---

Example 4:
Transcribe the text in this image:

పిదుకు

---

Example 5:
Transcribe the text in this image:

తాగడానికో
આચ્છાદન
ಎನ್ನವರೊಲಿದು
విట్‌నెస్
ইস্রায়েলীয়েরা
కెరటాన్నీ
::::
Please write out the whole listing exactly as given.

---

Example 4:
Transcribe the text in this image:

పిదుకు

---

Example 5:
Transcribe the text in this image:

తాగడానికో
આચ્છાદન
ಎನ್ನವರೊಲಿದು
విట్‌నెస్
ইস্রায়েলীয়েরা
కెరటాన్నీ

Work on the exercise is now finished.